Posted on June 1, 2021

When was the last time you took stock of your healthcare goals, including fertility and family planning? Your fertility, aka the quality and quantity of your sperm, is directly linked to your overall health in a few different ways. This isn’t to say that someone leading a healthy lifestyle cannot experience a fertility issue, but if you’re not practicing good health habits and also have a fertility concern there’s a very good chance your doctor will recommend making some changes, either before treatment or in conjunction with.

So, how can male fertility be linked with a healthy lifestyle? We’ve outlined a few of the basics for men and their partners to consider below.

It’s time to quit smoking, for real

Tobacco use is directly linked to fertility issues as it can damage the quality and quantity of your sperm. You’ve long heard that smoking is not beneficial to overall health, having been linked to serious, sometimes fatal, lung and heart conditions for years. There are many, many reasons for you to finally quit smoking, but if you did need another, the habit is doing exactly zero favors when it comes to your ability to conceive.

Pay attention to temperature around your groin

You’ve probably heard that hot tub use is not recommended because the heat can negatively impact male fertility, and this advice is also true for other situations where either a source of heat or constricting clothing can lead to damaged sperm. Examples of this include keeping a laptop or tablet on your lap for extended periods, keeping a hot mobile phone in your pocket, wearing tight underwear, etc.

Review any medication use with your doctor

There are several medications that can impact fertility, and you may not realize that you could be taking one or more. This isn’t to say that there will need to be a change to your routine, any decisions per this should remain between you and your doctor, but if there’s an inability to conceive and medications in use, it’s possible that there’s a link.

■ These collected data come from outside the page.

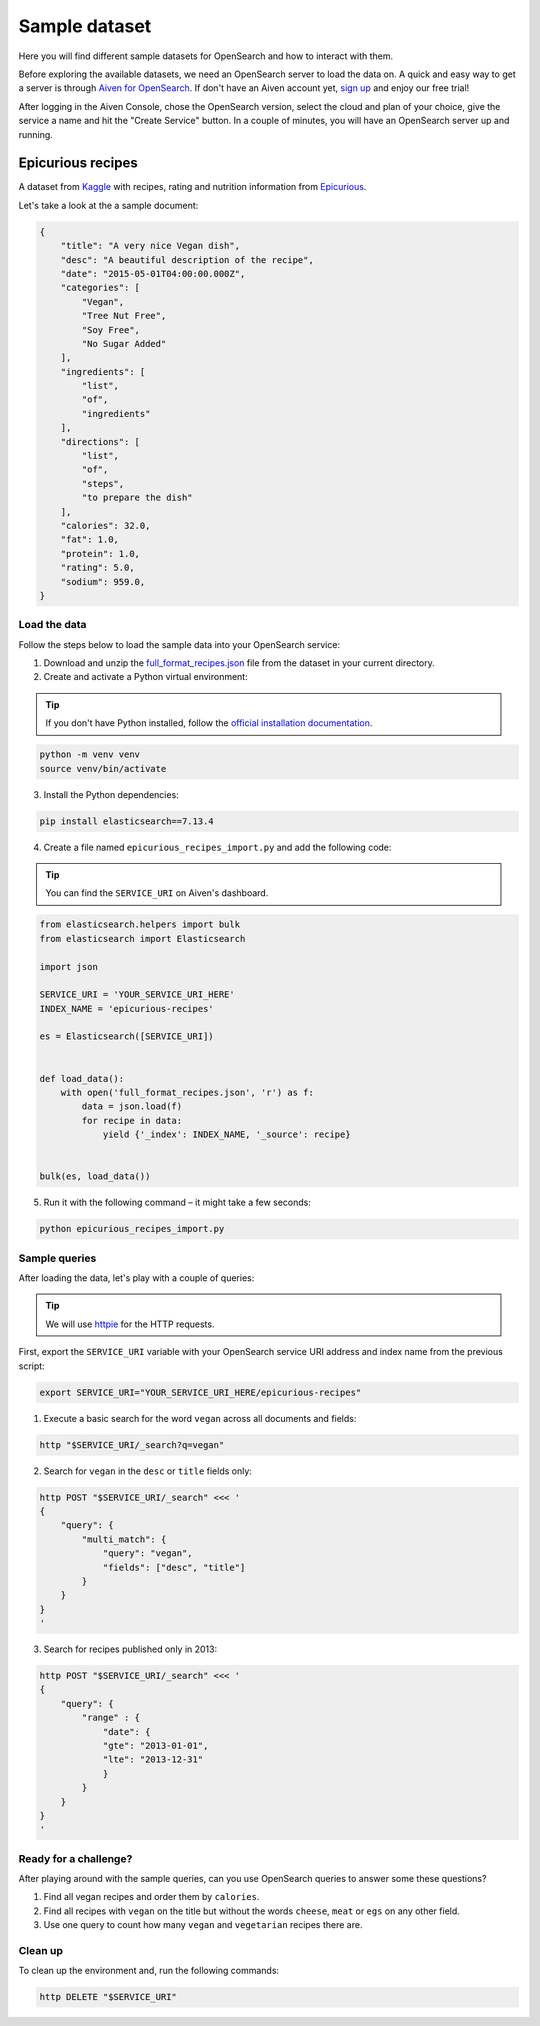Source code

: Sample dataset
--------------
Here you will find different sample datasets for OpenSearch and how to interact with them.

Before exploring the available datasets, we need an OpenSearch server to load the data on. A quick and easy way to get a server is through `Aiven for OpenSearch <https://aiven.io/opensearch>`_. If don't have an Aiven account yet, `sign up <https://console.aiven.io/signup?utm_source=github&amp;utm_medium=organic&amp;utm_campaign=devportal&amp;utm_content=repo>`_ and enjoy our free trial!

After logging in the Aiven Console, chose the OpenSearch version, select the cloud and plan of your choice, give the service a name and hit the "Create Service" button. In a couple of minutes, you will have an OpenSearch server up and running.

Epicurious recipes
==================
A dataset from `Kaggle <https://www.kaggle.com/hugodarwood/epirecipes>`_ with recipes, rating and nutrition information from `Epicurious <https://www.epicurious.com>`_.

Let's take a look at the a sample document:

.. code:: json

    {
        "title": "A very nice Vegan dish",
        "desc": "A beautiful description of the recipe",
        "date": "2015-05-01T04:00:00.000Z",
        "categories": [
            "Vegan",
            "Tree Nut Free",
            "Soy Free",
            "No Sugar Added"
        ],
        "ingredients": [
            "list",
            "of",
            "ingredients"
        ],
        "directions": [
            "list",
            "of",
            "steps",
            "to prepare the dish"
        ],
        "calories": 32.0,
        "fat": 1.0,
        "protein": 1.0,
        "rating": 5.0,
        "sodium": 959.0,
    }


Load the data
'''''''''''''
Follow the steps below to load the sample data into your OpenSearch service:

1. Download and unzip the `full_format_recipes.json <https://www.kaggle.com/hugodarwood/epirecipes?select=full_format_recipes.json>`_ file from the dataset in your current directory.

2. Create and activate a Python virtual environment:

.. Tip::
    If you don't have Python installed, follow the `official installation documentation <https://www.python.org/downloads/>`_.

.. code:: shell

    python -m venv venv
    source venv/bin/activate

3. Install the Python dependencies:

.. code:: shell

    pip install elasticsearch==7.13.4

4. Create a file named ``epicurious_recipes_import.py`` and add the following code:

.. Tip::
    You can find the ``SERVICE_URI`` on Aiven's dashboard.

.. code:: python

    from elasticsearch.helpers import bulk
    from elasticsearch import Elasticsearch

    import json

    SERVICE_URI = 'YOUR_SERVICE_URI_HERE'
    INDEX_NAME = 'epicurious-recipes'

    es = Elasticsearch([SERVICE_URI])


    def load_data():
        with open('full_format_recipes.json', 'r') as f:
            data = json.load(f)
            for recipe in data:
                yield {'_index': INDEX_NAME, '_source': recipe}


    bulk(es, load_data())


5. Run it with the following command – it might take a few seconds:

.. code:: bash

    python epicurious_recipes_import.py

Sample queries
''''''''''''''

After loading the data, let's play with a couple of queries:

.. Tip::

    We will use `httpie <https://github.com/httpie/httpie>`_ for the HTTP requests.

First, export the ``SERVICE_URI`` variable with your OpenSearch service URI address and index name from the previous script:

.. code:: bash

    export SERVICE_URI="YOUR_SERVICE_URI_HERE/epicurious-recipes"

1. Execute a basic search for the word ``vegan`` across all documents and fields:

.. code:: bash

    http "$SERVICE_URI/_search?q=vegan"

2. Search for ``vegan`` in the ``desc`` or ``title`` fields only: 

.. code:: bash

    http POST "$SERVICE_URI/_search" <<< '
    {
        "query": {
            "multi_match": {
                "query": "vegan",
                "fields": ["desc", "title"]
            }
        }
    }
    '

3. Search for recipes published only in 2013:

.. code:: bash

    http POST "$SERVICE_URI/_search" <<< '
    {
        "query": {
            "range" : {
                "date": {
                "gte": "2013-01-01",
                "lte": "2013-12-31"
                }
            }
        }
    }
    '

Ready for a challenge?
''''''''''''''''''''''
After playing around with the sample queries, can you use OpenSearch queries to answer some these questions?

1. Find all vegan recipes and order them by ``calories``.
2. Find all recipes with ``vegan`` on the title but without the words ``cheese``, ``meat`` or ``egs`` on any other field.
3. Use one query to count how many ``vegan`` and ``vegetarian`` recipes there are.

Clean up
''''''''
To clean up the environment and, run the following commands:

.. code:: bash

    http DELETE "$SERVICE_URI"
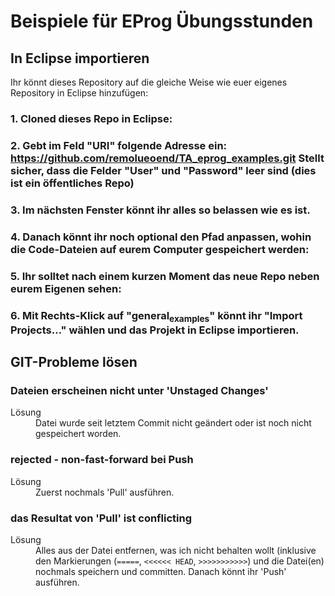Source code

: * Beispiele für EProg Übungsstunden

** In Eclipse importieren
Ihr könnt dieses Repository auf die gleiche Weise wie euer eigenes Repository in Eclipse hinzufügen:

*** 1. Cloned dieses Repo in Eclipse:

[[./images/1601552267.9840186.png]]


*** 2. Gebt im Feld "URI" folgende Adresse ein: https://github.com/remolueoend/TA_eprog_examples.git Stellt sicher, dass die Felder "User" und "Password" leer sind (dies ist ein öffentliches Repo)
   
[[./images/1601552382.8870108.png]]

*** 3. Im nächsten Fenster könnt ihr alles so belassen wie es ist.

*** 4. Danach könnt ihr noch *optional* den Pfad anpassen, wohin die Code-Dateien auf eurem Computer gespeichert werden:

[[./images/1601552930.6394558.png]]


*** 5. Ihr solltet nach einem kurzen Moment das neue Repo neben eurem Eigenen sehen:
   
[[./images/1601553100.0271356.png]]

*** 6. Mit Rechts-Klick auf "general_examples" könnt ihr "Import Projects..." wählen und das Projekt in Eclipse importieren.

** GIT-Probleme lösen
*** Dateien erscheinen nicht unter 'Unstaged Changes'
    - Lösung :: Datei wurde seit letztem Commit nicht geändert oder ist noch nicht gespeichert worden.
 
*** rejected - non-fast-forward bei Push
 [[./images/1602096976.566766.png]] 

 - Lösung :: Zuerst nochmals 'Pull' ausführen.

*** das Resultat von 'Pull' ist conflicting
[[./images/1602097120.3529356.png]]


[[./images/1602097260.684266.png]]

- Lösung :: Alles aus der Datei entfernen, was ich nicht behalten wollt (inklusive den Markierungen (=======, =<<<<<< HEAD=, =>>>>>>>>>>>=) und die Datei(en) nochmals speichern und committen. Danach könnt ihr 'Push' ausführen.
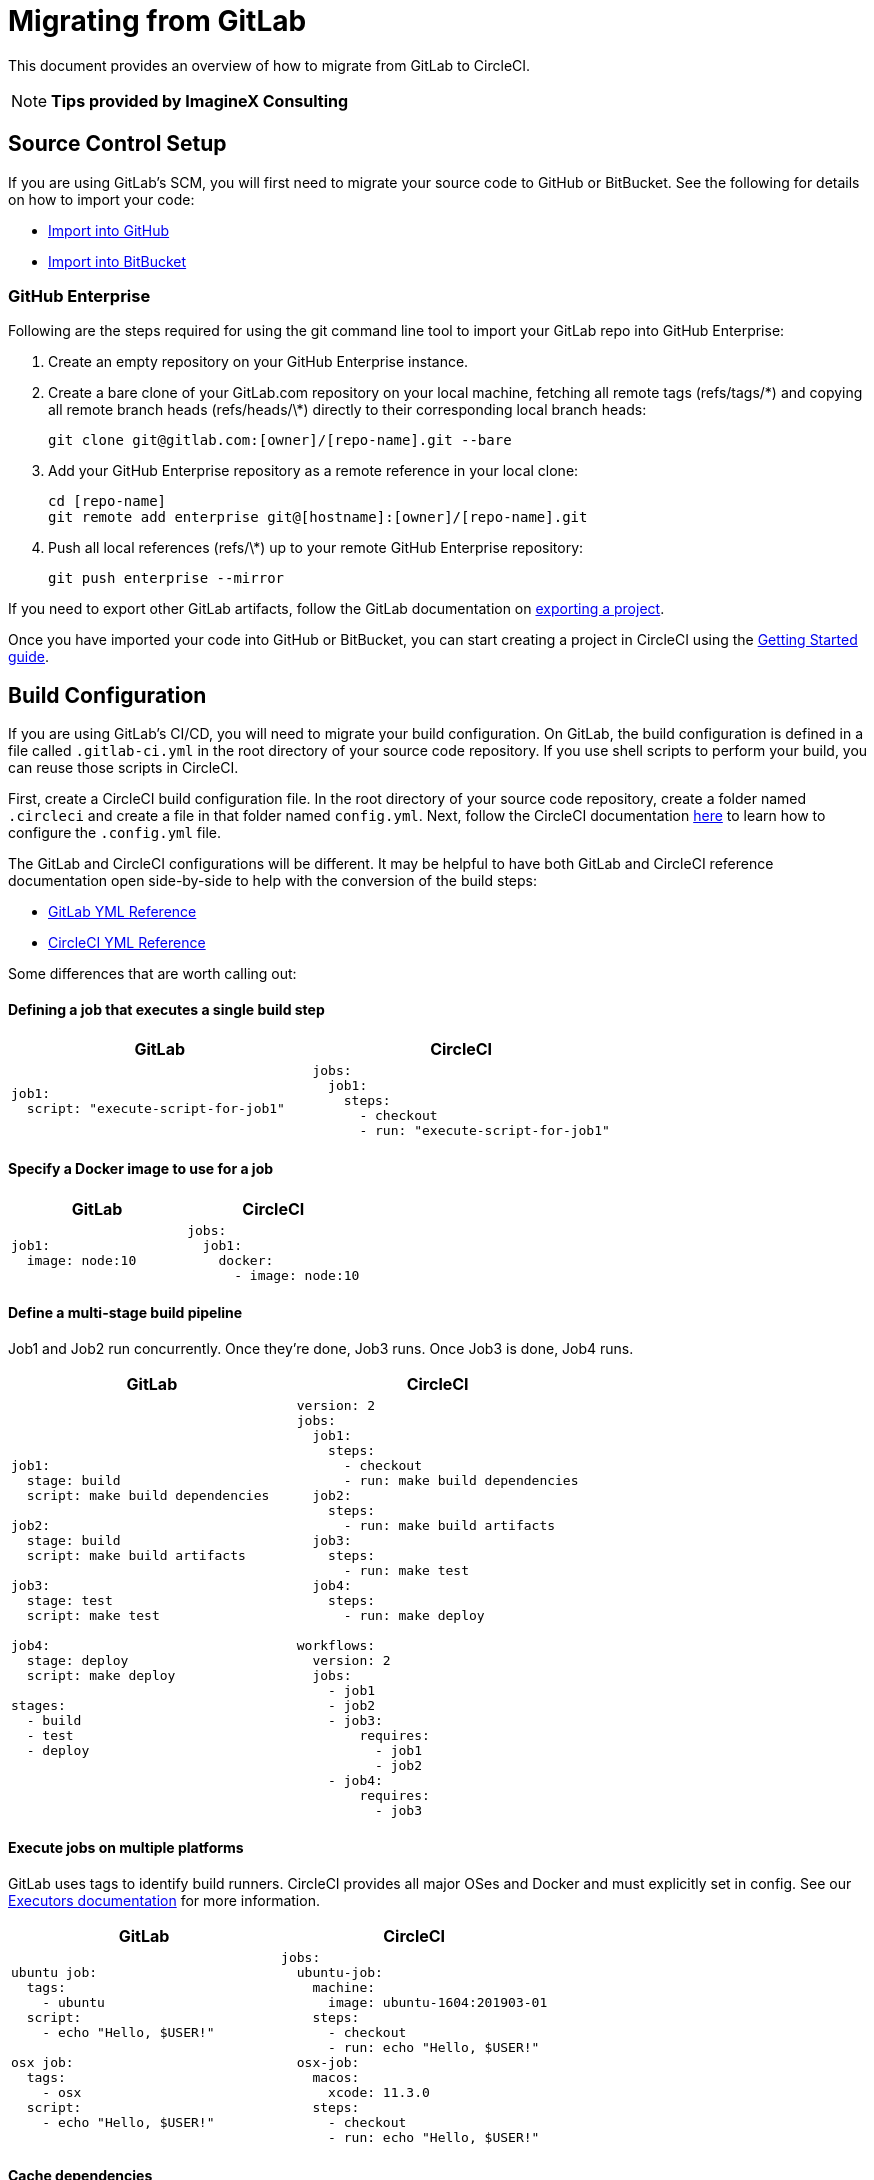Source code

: = Migrating from GitLab
:page-layout: classic-docs
:page-liquid:
:icons: font
:toc: macro
:toc-title:
:sectanchors:

This document provides an overview of how to migrate from GitLab to CircleCI. 

NOTE: **Tips provided by ImagineX Consulting**

== Source Control Setup

If you are using GitLab's SCM, you will first need to migrate your source code to GitHub or BitBucket. See the following for details on how to import your code:

* https://help.github.com/en/articles/importing-a-repository-with-github-importer[Import into GitHub]
* https://confluence.atlassian.com/get-started-with-bitbucket/import-a-repository-861178561.html[Import into BitBucket]

=== GitHub Enterprise

Following are the steps required for using the git command line tool to import your GitLab repo into GitHub Enterprise:

. Create an empty repository on your GitHub Enterprise instance.
. Create a bare clone of your GitLab.com repository on your local machine, fetching all remote tags (refs/tags/\*) and copying all remote branch heads (refs/heads/\*) directly to their corresponding local branch heads:
+
```
git clone git@gitlab.com:[owner]/[repo-name].git --bare
```
. Add your GitHub Enterprise repository as a remote reference in your local clone:
+
```
cd [repo-name]
git remote add enterprise git@[hostname]:[owner]/[repo-name].git
```
. Push all local references (refs/\*) up to your remote GitHub Enterprise repository:
+
```
git push enterprise --mirror
```

If you need to export other GitLab artifacts, follow the GitLab documentation on https://docs.gitlab.com/ee/user/project/settings/import_export.html#exporting-a-project-and-its-data[exporting a project].

Once you have imported your code into GitHub or BitBucket, you can start creating a project in CircleCI using the https://circleci.com/docs/2.0/getting-started/[Getting Started guide].

== Build Configuration

If you are using GitLab's CI/CD, you will need to migrate your build configuration. On GitLab, the build configuration is defined in a file called `.gitlab-ci.yml` in the root directory of your source code repository. If you use shell scripts to perform your build, you can reuse those scripts in CircleCI.

First, create a CircleCI build configuration file. In the root directory of your source code repository, create a folder named `.circleci` and create a file in that folder named `config.yml`. Next, follow the CircleCI documentation https://circleci.com/docs/2.0/config-intro/[here] to learn how to configure the `.config.yml` file.

The GitLab and CircleCI configurations will be different. It may be helpful to have both GitLab and CircleCI reference documentation open side-by-side to help with the conversion of the build steps:

* https://docs.gitlab.com/ee/ci/yaml/[GitLab YML Reference]

* https://circleci.com/docs/2.0/configuration-reference/[CircleCI YML Reference]

Some differences that are worth calling out:

==== Defining a job that executes a single build step

[.table.table-striped.table-migrate]
[cols=2*, options="header", stripes=even]
[cols="5,5"]
|===
| GitLab | CircleCI

a|
[source, yaml]
----
job1:
  script: "execute-script-for-job1"
----

a|
[source, yaml]
----
jobs:
  job1:
    steps:
      - checkout
      - run: "execute-script-for-job1"
----
|===

==== Specify a Docker image to use for a job

[.table.table-striped.table-migrate]
[cols=2*, options="header", stripes=even]
[cols="5,5"]
|===
| GitLab | CircleCI

a|
[source, yaml]
----
job1:
  image: node:10
----

a|
[source, yaml]
----
jobs:
  job1:
    docker:
      - image: node:10

----
|===


==== Define a multi-stage build pipeline

Job1 and Job2 run concurrently. Once they’re done, Job3 runs. Once Job3 is done, Job4 runs.

[.table.table-striped.table-migrate]
[cols=2*, options="header", stripes=even]
[cols="5,5"]
|===
| GitLab | CircleCI

a|
[source, yaml]
----
job1:
  stage: build
  script: make build dependencies

job2:
  stage: build
  script: make build artifacts

job3:
  stage: test
  script: make test

job4:
  stage: deploy
  script: make deploy

stages:
  - build
  - test
  - deploy
----

a|
[source, yaml]
----
version: 2
jobs:
  job1:
    steps:
      - checkout
      - run: make build dependencies
  job2:
    steps:
      - run: make build artifacts
  job3:
    steps:
      - run: make test
  job4:
    steps:
      - run: make deploy

workflows:
  version: 2
  jobs:
    - job1
    - job2
    - job3:
        requires:
          - job1
          - job2
    - job4:
        requires:
          - job3
----
|===

==== Execute jobs on multiple platforms

GitLab uses tags to identify build runners. CircleCI provides all major OSes and Docker and must explicitly set in config. See our https://circleci.com/docs/2.0/executor-types/#section=configuration[Executors documentation] for more information.

[.table.table-striped.table-migrate]
[cols=2*, options="header", stripes=even]
[cols="5,5"]
|===
| GitLab | CircleCI

a|
[source, yaml]
----
ubuntu job:
  tags:
    - ubuntu
  script:
    - echo "Hello, $USER!"

osx job:
  tags:
    - osx
  script:
    - echo "Hello, $USER!"
----

a|
[source, yaml]
----
jobs:
  ubuntu-job:
    machine:
      image: ubuntu-1604:201903-01
    steps:
      - checkout
      - run: echo "Hello, $USER!"
  osx-job:
    macos:
      xcode: 11.3.0
    steps:
      - checkout
      - run: echo "Hello, $USER!"
----
|===

==== Cache dependencies

[.table.table-striped.table-migrate]
[cols=2*, options="header", stripes=even]
[cols="5,5"]
|===
| GitLab | CircleCI

a|
[source, yaml]
----
image: node:latest

# Cache modules in between jobs
cache:
  key: ${CI_COMMIT_REF_SLUG}
  paths:
    - node_modules/

before_script:
  - npm install

test_async:
  script:
    - node ./specs/start.js
----

a|
[source, yaml]
----
{% raw %}
jobs:
  test_async:
    steps:
      - restore_cache:
          key: source-v1-{{ checksum "package.json" }}
      - checkout
      - run: npm install
      - save_cache:
          key: source-v1-{{ checksum "package.json" }}
          paths:
            - node_modules
      - run: node ./specs/start.js
{% raw %}
----
|===

For larger and more complex build files, we recommend moving over the build steps in phases until you get comfortable with the CircleCI platform. We recommend this order:

. https://circleci.com/docs/2.0/executor-types/[Pick your executor]
. https://circleci.com/docs/2.0/configuration-reference/#checkout[Checkout code]
. https://circleci.com/docs/2.0/env-vars/[Environment variables] and https://circleci.com/docs/2.0/contexts/[Contexts]
. Install dependencies, also see https://circleci.com/docs/2.0/caching/[Cache dependencies]
. https://circleci.com/docs/2.0/configuration-reference/#docker[Service containers]
. Run testing commands
. https://circleci.com/docs/2.0/custom-images/[Custom convenience images]
. https://circleci.com/docs/2.0/configuration-reference/#resource_class[Resource classes]
. https://circleci.com/docs/2.0/workflows/[Workflows]
. https://circleci.com/docs/2.0/collect-test-data/[Test results] / test splitting / https://circleci.com/docs/2.0/parallelism-faster-jobs/[parallelism]
. https://circleci.com/docs/2.0/artifacts/[Artifacts]
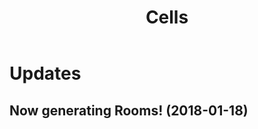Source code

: #+title: Cells

* Updates
** Now generating Rooms! (2018-01-18)
[[./figure/2020-01-18_randomRooms.png]]
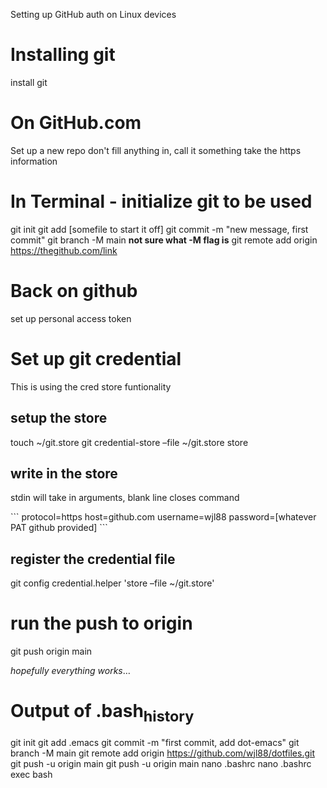 Setting up GitHub auth on Linux devices


* Installing git
install git

* On GitHub.com
Set up a new repo
don't fill anything in, call it something
take the https information

* In Terminal - initialize git to be used
git init
git add [somefile to start it off]
git commit -m "new message, first commit"
git branch -M main *not sure what -M flag is*
git remote add origin https://thegithub.com/link

* Back on github
set up personal access token

* Set up git credential
This is using the cred store funtionality
** setup the store
touch ~/git.store
git credential-store --file ~/git.store store

** write in the store
stdin will take in arguments, blank line closes command

```
protocol=https
host=github.com
username=wjl88
password=[whatever PAT github provided]
```

** register the credential file
git config credential.helper 'store --file ~/git.store'

* run the push to origin
git push origin main

/hopefully everything works/...

* Output of .bash_history
git init
git add .emacs
git commit -m "first commit, add dot-emacs"
git branch -M main
git remote add origin https://github.com/wjl88/dotfiles.git
git push -u origin main
git push -u origin main
nano .bashrc 
nano .bashrc 
exec bash

*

One additional point to consider here is cancer treatment. Chemotherapy and radiation can negatively impact fertility in both men and women. Now, it’s more common for oncologists to suggest fertility preservation before starting cancer treatment, but in the past, this conversation might not have taken place. If you underwent cancer treatment previously without fertility preservation, this should be noted to any fertility specialist you may connect with.